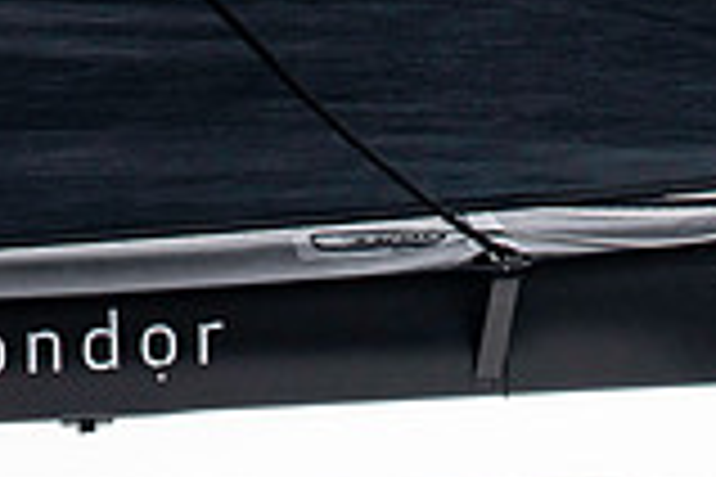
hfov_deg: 1.3
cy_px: 839
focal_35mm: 1646
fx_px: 32735
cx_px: 432
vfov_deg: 0.8
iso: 320
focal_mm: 300
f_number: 4
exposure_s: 1/800
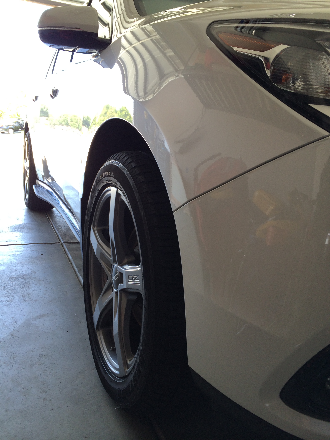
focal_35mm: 30
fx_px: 381
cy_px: 220
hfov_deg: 46.8
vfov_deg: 60.0
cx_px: 165
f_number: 2.2
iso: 40
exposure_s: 1/60
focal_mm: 4.12
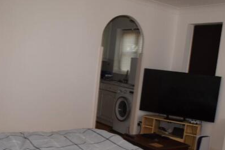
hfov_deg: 44.5
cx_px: 117
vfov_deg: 29.9
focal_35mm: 44
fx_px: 275
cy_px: 117
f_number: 5
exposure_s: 1/100
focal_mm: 18
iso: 800
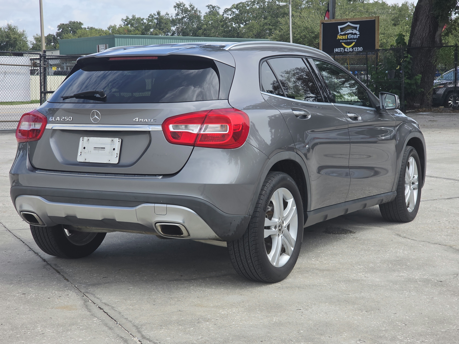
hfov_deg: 28.2
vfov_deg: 21.3
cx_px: 230
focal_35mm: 69
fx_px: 915
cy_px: 172
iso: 50
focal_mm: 7.9
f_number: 2.4
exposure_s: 1/1395
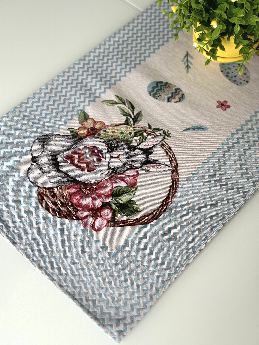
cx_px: 130
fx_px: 479
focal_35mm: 48
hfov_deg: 30.3
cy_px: 172
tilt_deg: -58.3
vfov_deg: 39.7
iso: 80
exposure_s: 1/121
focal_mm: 6.86
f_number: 1.78
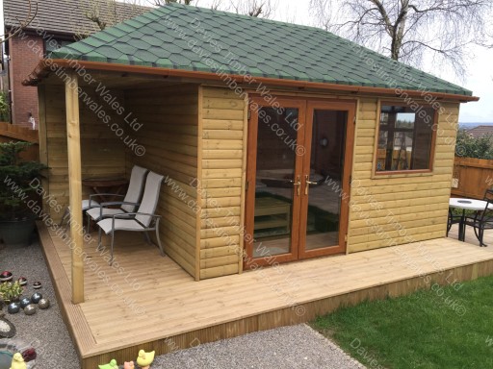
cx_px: 246
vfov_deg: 48.2
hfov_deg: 61.7
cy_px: 184
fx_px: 413
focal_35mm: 29
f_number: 2.2
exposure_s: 1/430
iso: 32
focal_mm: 4.15
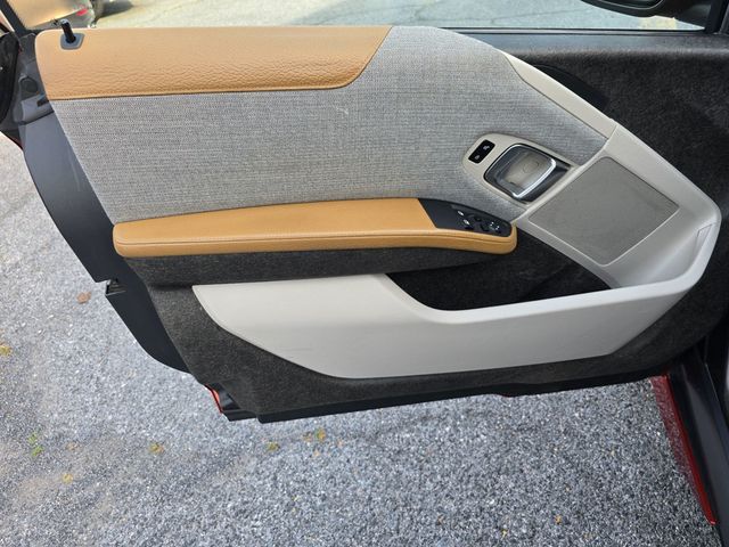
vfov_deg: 58.9
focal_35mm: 23
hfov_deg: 73.9
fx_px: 484
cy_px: 274
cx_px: 364
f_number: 1.7
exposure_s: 1/180
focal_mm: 6.3
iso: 25
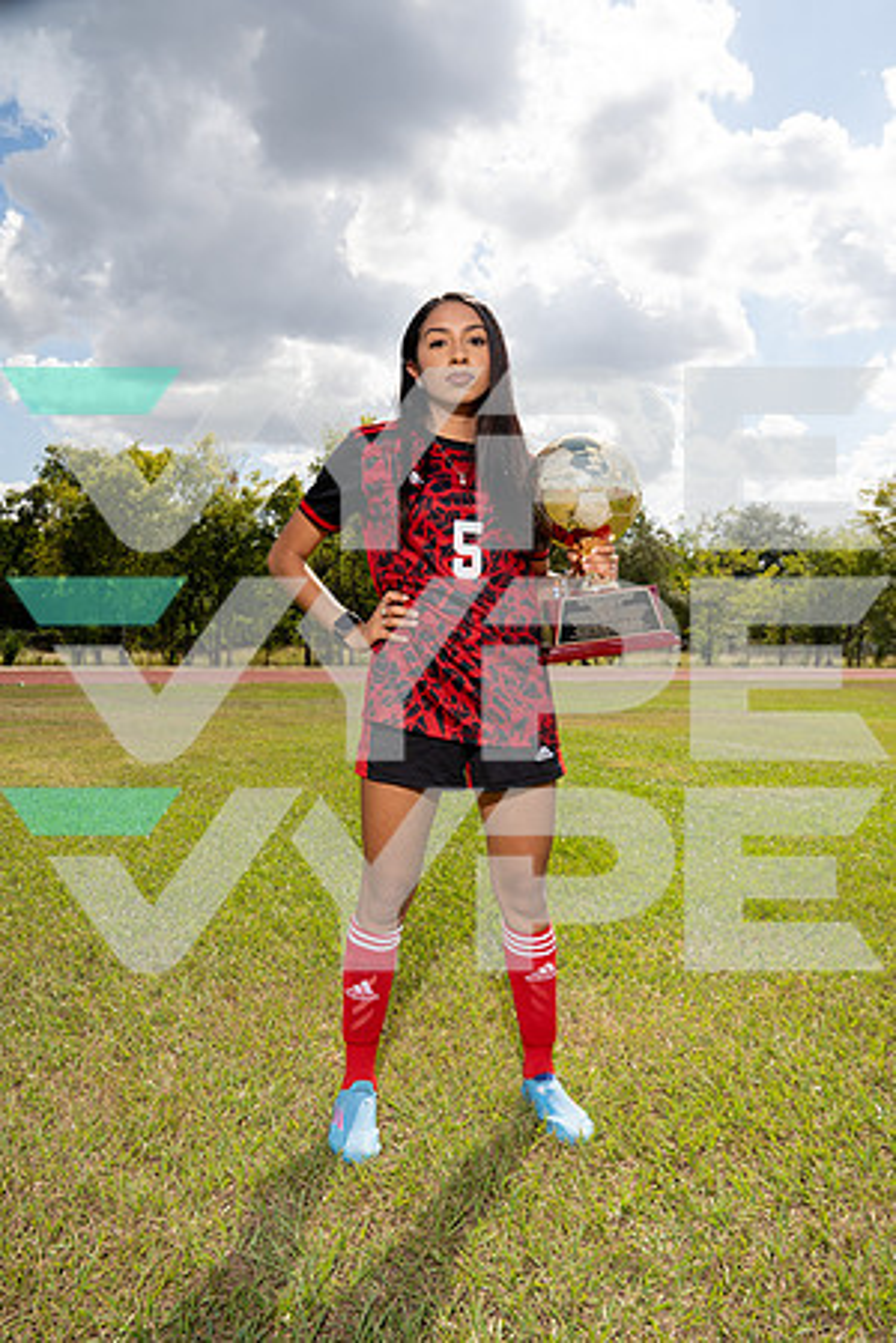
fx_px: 1083
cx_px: 448
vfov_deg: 63.7
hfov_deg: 45.0
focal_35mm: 29
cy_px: 672
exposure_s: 1/250
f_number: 8
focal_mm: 29
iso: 100
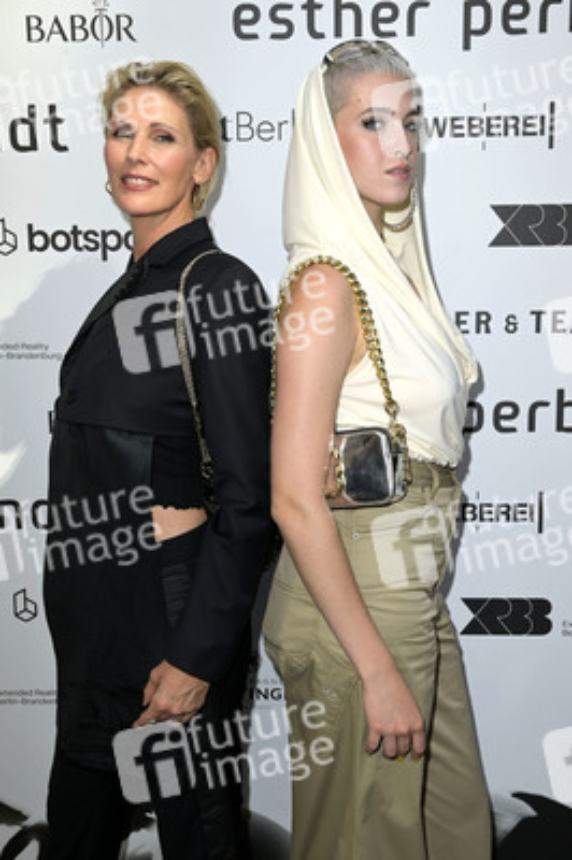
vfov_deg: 50.7
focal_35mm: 38
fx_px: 907
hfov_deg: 35.0
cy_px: 430
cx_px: 286
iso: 400
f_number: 8
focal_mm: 38
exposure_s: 1/200
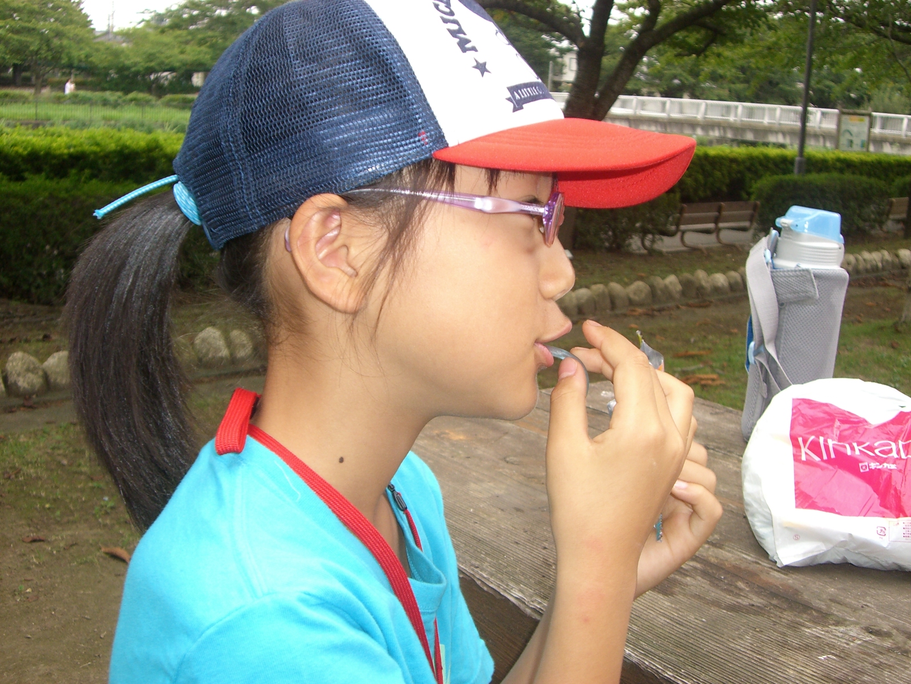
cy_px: 342
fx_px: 1237
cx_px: 456
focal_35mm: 47
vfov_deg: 30.9
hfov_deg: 40.4
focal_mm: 7.6
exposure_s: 1/160
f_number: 3
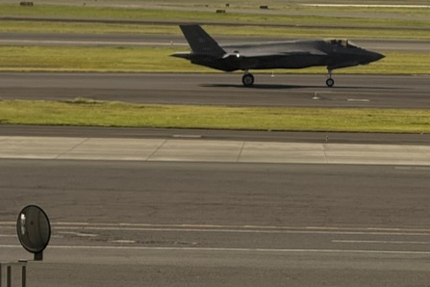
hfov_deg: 7.2
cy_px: -44
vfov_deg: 4.8
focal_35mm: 286
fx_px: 3416
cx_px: 453
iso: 50
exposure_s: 1/963
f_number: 2.8
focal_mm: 15.66
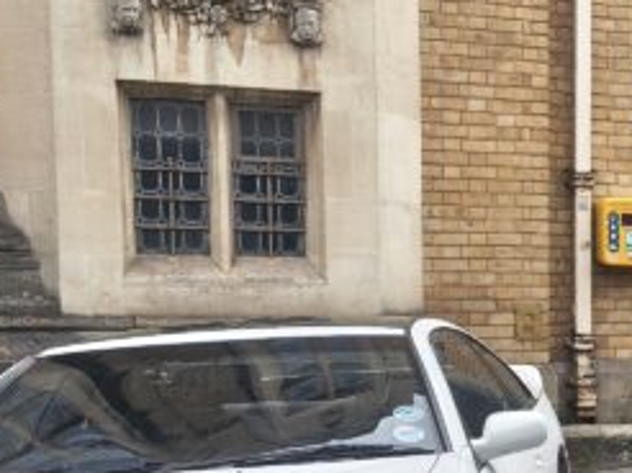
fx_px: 1824
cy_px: 481
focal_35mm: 100
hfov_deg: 18.1
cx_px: 866
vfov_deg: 14.5
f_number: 1.8
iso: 100
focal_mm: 5.56
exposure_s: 1/577
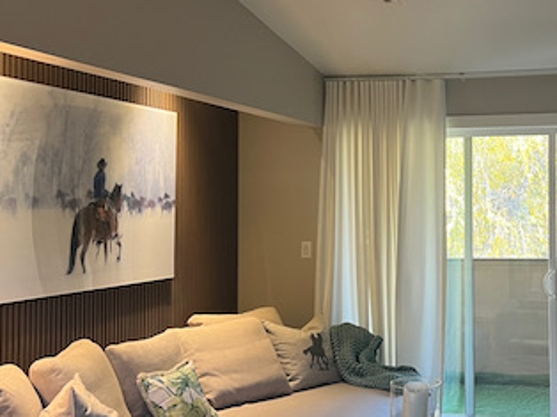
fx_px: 852
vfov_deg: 27.5
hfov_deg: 34.9
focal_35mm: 53
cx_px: 454
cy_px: 181
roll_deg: +0.4
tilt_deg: +0.7
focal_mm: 5.7
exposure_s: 1/60
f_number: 1.5
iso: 160
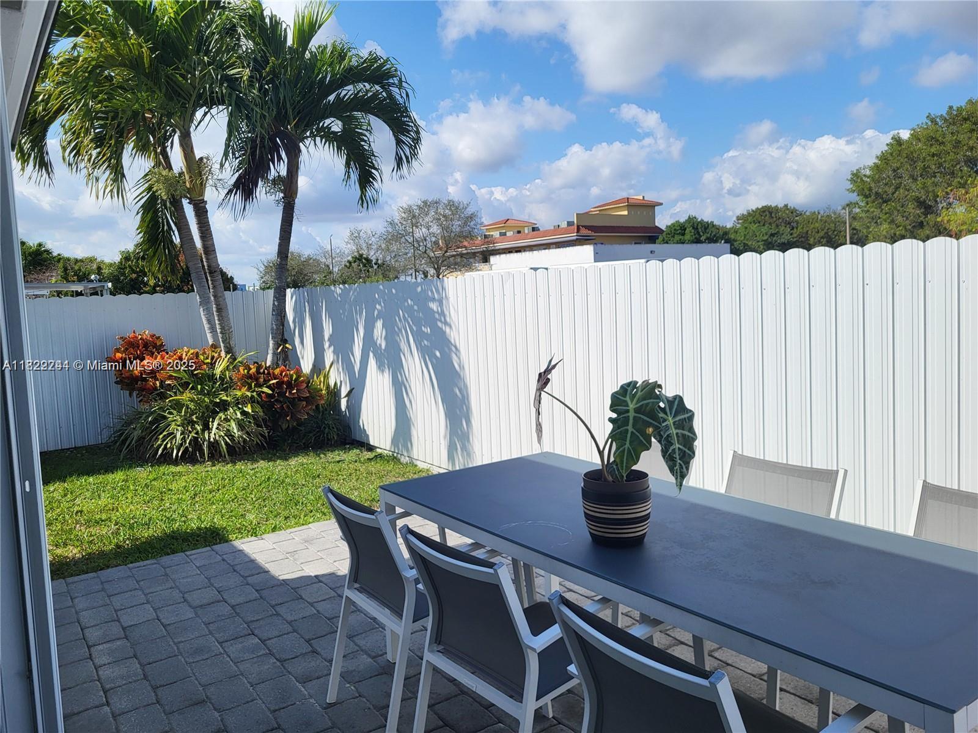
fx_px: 735
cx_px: 489
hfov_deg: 67.3
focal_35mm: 26
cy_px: 366
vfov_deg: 53.1
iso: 40
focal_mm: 5.4
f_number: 1.8
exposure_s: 1/3747
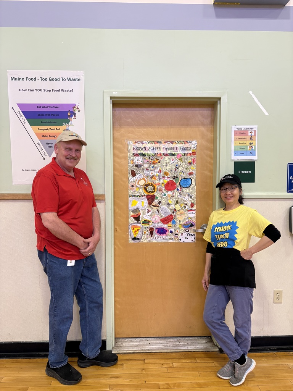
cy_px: 196
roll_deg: -0.9
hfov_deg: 53.1
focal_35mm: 26
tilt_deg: -4.1
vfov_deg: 67.3
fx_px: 293
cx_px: 146
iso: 125
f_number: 1.6
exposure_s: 1/121
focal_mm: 5.96
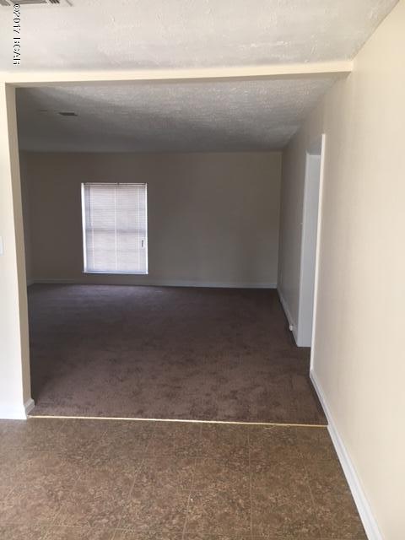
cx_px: 202
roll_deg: +0.0
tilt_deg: -9.3
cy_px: 270
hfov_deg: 48.2
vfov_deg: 61.7
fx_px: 452
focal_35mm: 29
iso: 40
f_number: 2.2
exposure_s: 1/30
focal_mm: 4.15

* **WHAT IS REQUIRED**
Your answer must be a verbatim copy of the entries above, with no images included.

* **TASK SOLUTION**
hfov_deg: 1.3
cy_px: 839
focal_35mm: 1646
fx_px: 32735
cx_px: 432
vfov_deg: 0.8
iso: 320
focal_mm: 300
f_number: 4
exposure_s: 1/800
focal_35mm: 30
fx_px: 381
cy_px: 220
hfov_deg: 46.8
vfov_deg: 60.0
cx_px: 165
f_number: 2.2
iso: 40
exposure_s: 1/60
focal_mm: 4.12
hfov_deg: 44.5
cx_px: 117
vfov_deg: 29.9
focal_35mm: 44
fx_px: 275
cy_px: 117
f_number: 5
exposure_s: 1/100
focal_mm: 18
iso: 800
hfov_deg: 28.2
vfov_deg: 21.3
cx_px: 230
focal_35mm: 69
fx_px: 915
cy_px: 172
iso: 50
focal_mm: 7.9
f_number: 2.4
exposure_s: 1/1395
cx_px: 130
fx_px: 479
focal_35mm: 48
hfov_deg: 30.3
cy_px: 172
tilt_deg: -58.3
vfov_deg: 39.7
iso: 80
exposure_s: 1/121
focal_mm: 6.86
f_number: 1.78
cx_px: 246
vfov_deg: 48.2
hfov_deg: 61.7
cy_px: 184
fx_px: 413
focal_35mm: 29
f_number: 2.2
exposure_s: 1/430
iso: 32
focal_mm: 4.15
vfov_deg: 58.9
focal_35mm: 23
hfov_deg: 73.9
fx_px: 484
cy_px: 274
cx_px: 364
f_number: 1.7
exposure_s: 1/180
focal_mm: 6.3
iso: 25
fx_px: 1083
cx_px: 448
vfov_deg: 63.7
hfov_deg: 45.0
focal_35mm: 29
cy_px: 672
exposure_s: 1/250
f_number: 8
focal_mm: 29
iso: 100
vfov_deg: 50.7
focal_35mm: 38
fx_px: 907
hfov_deg: 35.0
cy_px: 430
cx_px: 286
iso: 400
f_number: 8
focal_mm: 38
exposure_s: 1/200
cy_px: 342
fx_px: 1237
cx_px: 456
focal_35mm: 47
vfov_deg: 30.9
hfov_deg: 40.4
focal_mm: 7.6
exposure_s: 1/160
f_number: 3
hfov_deg: 7.2
cy_px: -44
vfov_deg: 4.8
focal_35mm: 286
fx_px: 3416
cx_px: 453
iso: 50
exposure_s: 1/963
f_number: 2.8
focal_mm: 15.66
fx_px: 1824
cy_px: 481
focal_35mm: 100
hfov_deg: 18.1
cx_px: 866
vfov_deg: 14.5
f_number: 1.8
iso: 100
focal_mm: 5.56
exposure_s: 1/577
fx_px: 852
vfov_deg: 27.5
hfov_deg: 34.9
focal_35mm: 53
cx_px: 454
cy_px: 181
roll_deg: +0.4
tilt_deg: +0.7
focal_mm: 5.7
exposure_s: 1/60
f_number: 1.5
iso: 160
fx_px: 735
cx_px: 489
hfov_deg: 67.3
focal_35mm: 26
cy_px: 366
vfov_deg: 53.1
iso: 40
focal_mm: 5.4
f_number: 1.8
exposure_s: 1/3747
cy_px: 196
roll_deg: -0.9
hfov_deg: 53.1
focal_35mm: 26
tilt_deg: -4.1
vfov_deg: 67.3
fx_px: 293
cx_px: 146
iso: 125
f_number: 1.6
exposure_s: 1/121
focal_mm: 5.96
cx_px: 202
roll_deg: +0.0
tilt_deg: -9.3
cy_px: 270
hfov_deg: 48.2
vfov_deg: 61.7
fx_px: 452
focal_35mm: 29
iso: 40
f_number: 2.2
exposure_s: 1/30
focal_mm: 4.15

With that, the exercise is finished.